Men's U.S. college hockey is a feeder system to the National Hockey League. As of the 2010-11 season, 30 percent of NHL players (a total of 294) had U.S. college hockey experience prior to turning professional, an increase of 35 percent from the previous 10 years. That percentage has been maintained the past three seasons, with a record 301 NHL players coming from college hockey in 2011-12.
One hundred thirty-eight colleges and universities sponsor men's ice hockey in the NCAA's three divisions.
The NCAA Division I has 60 ice hockey teams as of the 2015-16 season. Twenty-one schools are Division II or III athletic programs that "play up" to Division I in hockey, and 16 schools that are full Division I members are in the Football Bowl Subdivision, six of which compete in the Big Ten Conference.
The NCAA Division I Championship is a 16-team, single-elimination tournament, divided into four, 4-team regional tournaments. The winner of each regional advances to the Frozen Four to compete for the national championship. For many years, 5 teams earned automatic bids through winning conference tournament championships, while 11 earned at-large berths through a selection committee. With the addition of the Big Ten Hockey Conference for the 2013-14 season, the tournament now features 6 automatic qualifiers, and 10 at-large bids.
In 2015-16, there were 60 schools competing in Division I, with 59 of them organized into six conferences, plus one team (Arizona State) playing as an independent program with no conference affiliation. The conferences are:
The Ivy League recognizes ice hockey champions for both sexes, but it does not sponsor the sport; it instead uses the results of regular-season ECAC Hockey matches involving two Ivy League schools to extrapolate an Ivy champion (all six Ivy League schools that sponsor varsity hockey do so for both men and women, and compete in the ECAC). The Metro Atlantic Athletic Conference sponsored D-I men's hockey, but dropped the sport in 2003.
The NCAA does not currently sponsor a championship in Division II, as there is only one conference that currently sponsors hockey, the Northeast-10 Conference. The NCAA conducted a Division II national championship from 1978 to 1984 and also from 1993 to 1999.
The 74 programs in Division III hockey are part of 9 conferences:
The NCAA has conducted a Division III national championship since 1984. The current championship format is a 12-team (formerly 11-team), single-elimination bracket.
Eighty-eight colleges and universities sponsor women's ice hockey in two divisions: National Collegiate and Division III.
The National Collegiate championship is an 8-team, single-elimination tournament to determine the national champion.
The Patty Kazmaier Memorial Award is awarded annually by USA Hockey to the top player in women's Division I hockey.
The most recent school to add varsity women's hockey was Merrimack, which upgraded its women's club team to full varsity status for the 2015-16 season and joined the school's men's team in Hockey East.
There are 49 teams in Division III, plus three other programs from Divisions I and II, in seven conferences:
The Division III championship is a 9-team, single-elimination tournament to determine the national champion.
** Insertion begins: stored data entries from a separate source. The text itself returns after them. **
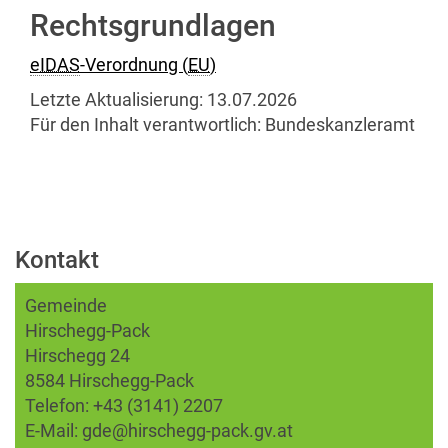
Rechtsgrundlagen
eIDAS
-Verordnung (
EU
)
Letzte Aktualisierung:
13.07.2026
Für den Inhalt verantwortlich:
Bundeskanzleramt
Kontakt
Gemeinde
Hirschegg-Pack
Hirschegg 24
8584 Hirschegg-Pack
Telefon:
+43 (3141) 2207
E-Mail:
gde@hirschegg-pack.gv.at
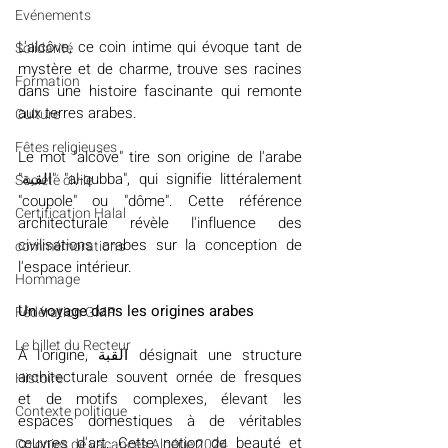
Evénements
L'alcôve, ce coin intime qui évoque tant de 
Solidarité
mystère et de charme, trouve ses racines 
Formation
dans une histoire fascinante qui remonte 
aux terres arabes. 
Culture
Fêtes religieuses
Le mot "alcôve" tire son origine de l'arabe 
"القبة" "al-qubba", qui signifie littéralement 
Société civile
"coupole" ou "dôme". Cette référence 
Certification Halal
architecturale révèle l'influence des 
civilisations arabes sur la conception de 
commémorations
l'espace intérieur. 
Hommage
Un voyage dans les origines arabes
Fédération GMP
Le billet du Recteur
À l'origine, القبة désignait une structure 
architecturale souvent ornée de fresques 
Histoire
et de motifs complexes, élevant les 
Contexte politique
espaces domestiques à de véritables 
œuvres d'art. Cette notion de beauté et 
Colonies de vacances Algérie 2024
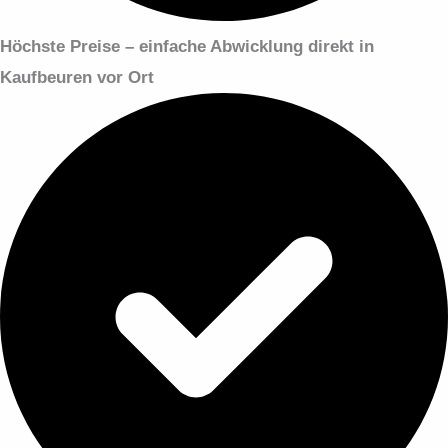
Höchste Preise – einfache Abwicklung
direkt in
Kaufbeuren vor Ort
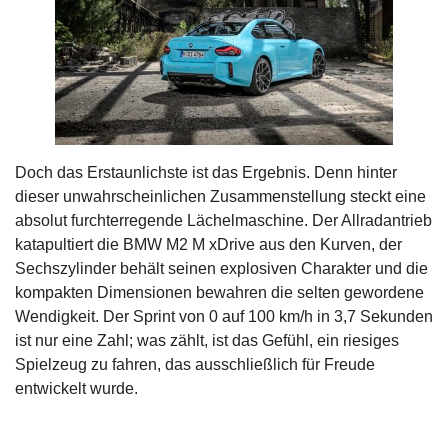
Doch das Erstaunlichste ist das Ergebnis. Denn hinter
dieser unwahrscheinlichen Zusammenstellung steckt eine
absolut furchterregende Lächelmaschine. Der Allradantrieb
katapultiert die BMW M2 M xDrive aus den Kurven, der
Sechszylinder behält seinen explosiven Charakter und die
kompakten Dimensionen bewahren die selten gewordene
Wendigkeit. Der Sprint von 0 auf 100 km/h in 3,7 Sekunden
ist nur eine Zahl; was zählt, ist das Gefühl, ein riesiges
Spielzeug zu fahren, das ausschließlich für Freude
entwickelt wurde.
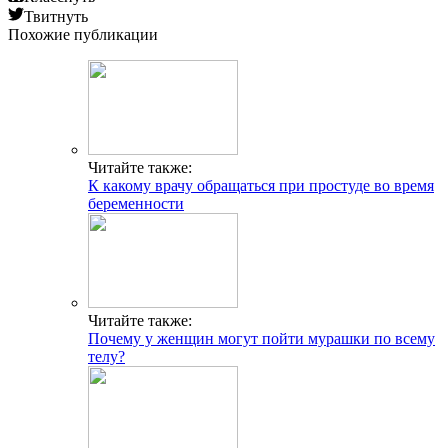
Твитнуть
Похожие публикации
Читайте также:
К какому врачу обращаться при простуде во время
беременности
Читайте также:
Почему у женщин могут пойти мурашки по всему
телу?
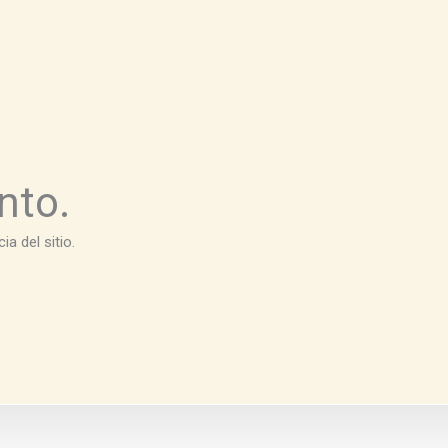
nto.
a del sitio.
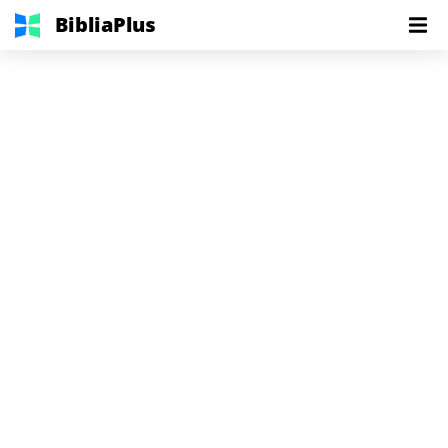
BibliaPlus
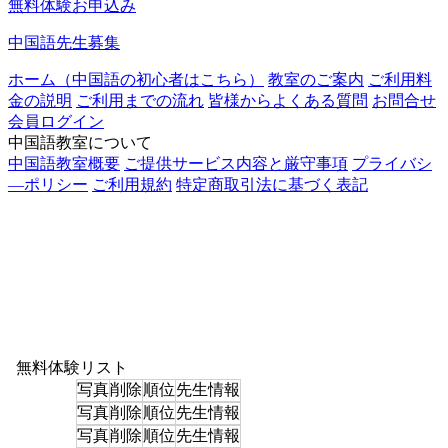
無料体験お申込み
中国語先生募集
ホーム（中国語の初心者はこちら）
教室のご案内
ご利用料
金の説明
ご利用までの流れ
皆様からよくある質問
お問合せ
会員ログイン
中国語教室について
中国語教室概要
ご提供サービス内容と厳守事項
プライバシ
―ポリシー
ご利用規約
特定商取引法に基づく表記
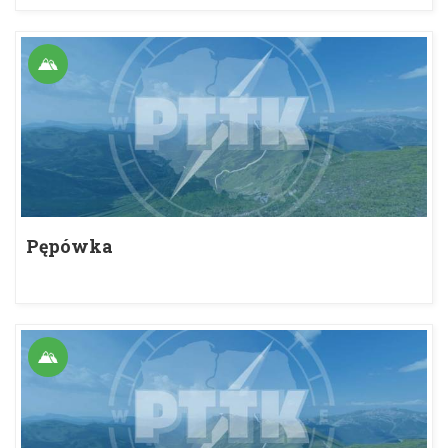
Pępówka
University hockey teams in Canada compete in leagues as part of U Sports, the national governing body for Canadian university athletics (in Canadian English, the term "college" is reserved for schools that would be called "junior", "community", or "technical" colleges in the U.S.). U Sports sponsors both men's and women's hockey.
Like in the United States, teams compete in athletic conferences based on geographical locations of the schools. Unlike the NCAA, U Sports does not award players with athletic scholarships, resulting in a lack of divisional separation such as found between NCAA divisions. Individual conferences hold postseason tournaments, followed by the round-robin U Sports championship tournament in late March.
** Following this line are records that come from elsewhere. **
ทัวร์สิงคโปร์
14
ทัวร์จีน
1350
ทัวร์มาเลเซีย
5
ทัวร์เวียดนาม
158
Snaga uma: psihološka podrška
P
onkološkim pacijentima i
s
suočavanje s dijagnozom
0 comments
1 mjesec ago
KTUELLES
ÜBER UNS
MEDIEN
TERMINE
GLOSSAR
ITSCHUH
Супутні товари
In 2015, a group of member schools in the National Association of Intercollegiate Athletics (NAIA) began working to add the sport to the organization. The NAIA originally sponsored a men's ice hockey championship from 1968 to 1984 when it was discontinued due to many of the schools with teams leaving the NAIA for the NCAA. A few NAIA schools continued to sponsor the sport as varsity-club teams in the ACHA. A growing number of schools have added ice hockey as members of the ACHA over the past 5-10 years. In 2016, several NAIA institutions that sponsor men's ice hockey teams announced the formation of a coaches association and a new division for NAIA ice hockey program to begin play during the 2017-18 season. In 2017, The Wolverine-Hoosier Athletic Conference (WHAC) became the first current conference in the NAIA to offer the sport and host a conference championship.
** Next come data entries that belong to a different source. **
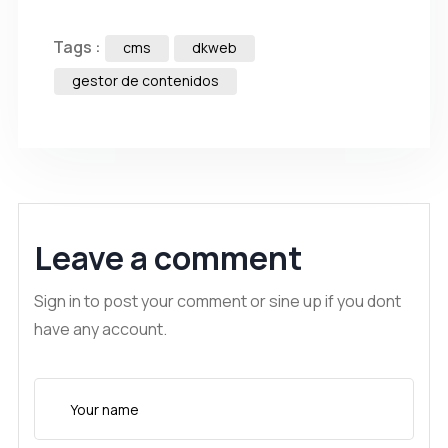
Tags :
cms
dkweb
gestor de contenidos
Leave a comment
Sign in to post your comment or sine up if you dont
have any account.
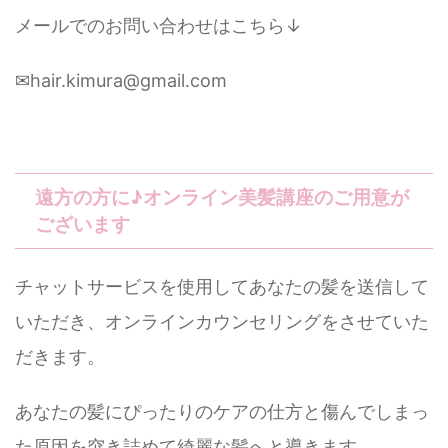
メールでのお問い合わせはこちら↓
✉︎hair.kimura@gmail.com
遠方の方に♪オンライン美髪講座のご用意が
ございます
チャットサービスを使用してあなたの髪を送信して
いただき、オンラインカウンセリングをさせていた
だきます。
あなたの髪にぴったりのケアの仕方と傷んでしまっ
た原因を突き詰めて綺麗な髪へと導きます。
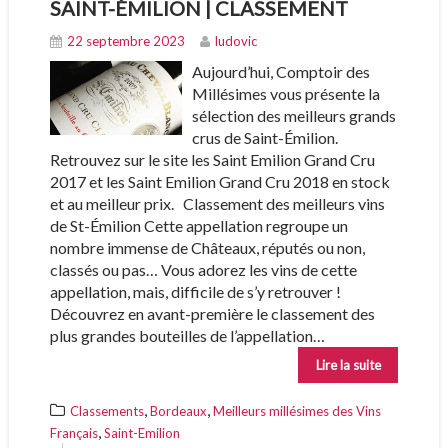
SAINT-ÉMILION | CLASSEMENT
22 septembre 2023
ludovic
Aujourd’hui, Comptoir des
Millésimes vous présente la
sélection des meilleurs grands
crus de Saint-Émilion.
Retrouvez sur le site les Saint Emilion Grand Cru
2017 et les Saint Emilion Grand Cru 2018 en stock
et au meilleur prix. Classement des meilleurs vins
de St-Émilion Cette appellation regroupe un
nombre immense de Châteaux, réputés ou non,
classés ou pas… Vous adorez les vins de cette
appellation, mais, difficile de s’y retrouver !
Découvrez en avant-première le classement des
plus grandes bouteilles de l’appellation…
Lire la suite
,
,
Classements
Bordeaux
Meilleurs millésimes des Vins
,
Français
Saint-Emilion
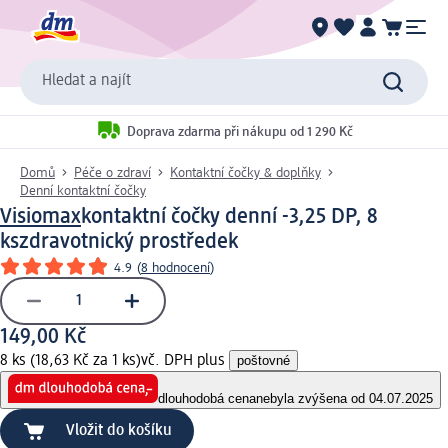
Hledat a najít
Doprava zdarma při nákupu od 1 290 Kč
Domů
Péče o zdraví
Kontaktní čočky & doplňky
Denní kontaktní čočky
Visiomax
kontaktní čočky denní -3,25 DP, 8
ks
zdravotnický prostředek
4.9
(
8 hodnocení
)
149,00 Kč
8 ks (18,63 Kč za 1 ks)
vč. DPH plus
poštovné
dlouhodobá cena
nebyla zvýšena od 04.07.2025
Vložit do košíku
The American Collegiate Hockey Association (ACHA) is the sanctioning body for non-NCAA, club ice hockey in the United States. The organization provides structure, regulations and promotes the quality of collegiate ice hockey.
Teams separated into three men's and two women's divisions with over 300 teams from across the United States. The recruiting process, rules and regulations, and player eligibility standards parallel that of NCAA division 3. Sometimes, ACHA and NCAA will play games against each other to complete each of their season schedules.
A rivalry between the United States Military Academy (Army) Black Knights and the Royal Military College of Canada (RMC) Paladins resulted in an annual West Point Weekend hockey game. The series was first played in 1923, and was claimed to be the longest-running annual international sporting event in the world. Army and RMC played continuously from 1949 until 2007, when scheduling conflicts forced the academies to abandon the scheduled game. The series will resume in 2011-12 and continue for the next two seasons at least.
In the United Kingdom, college hockey league is operated by BUIHA (British Universities Ice Hockey Association). It was founded in 2003 and currently includes 23 clubs across the UK.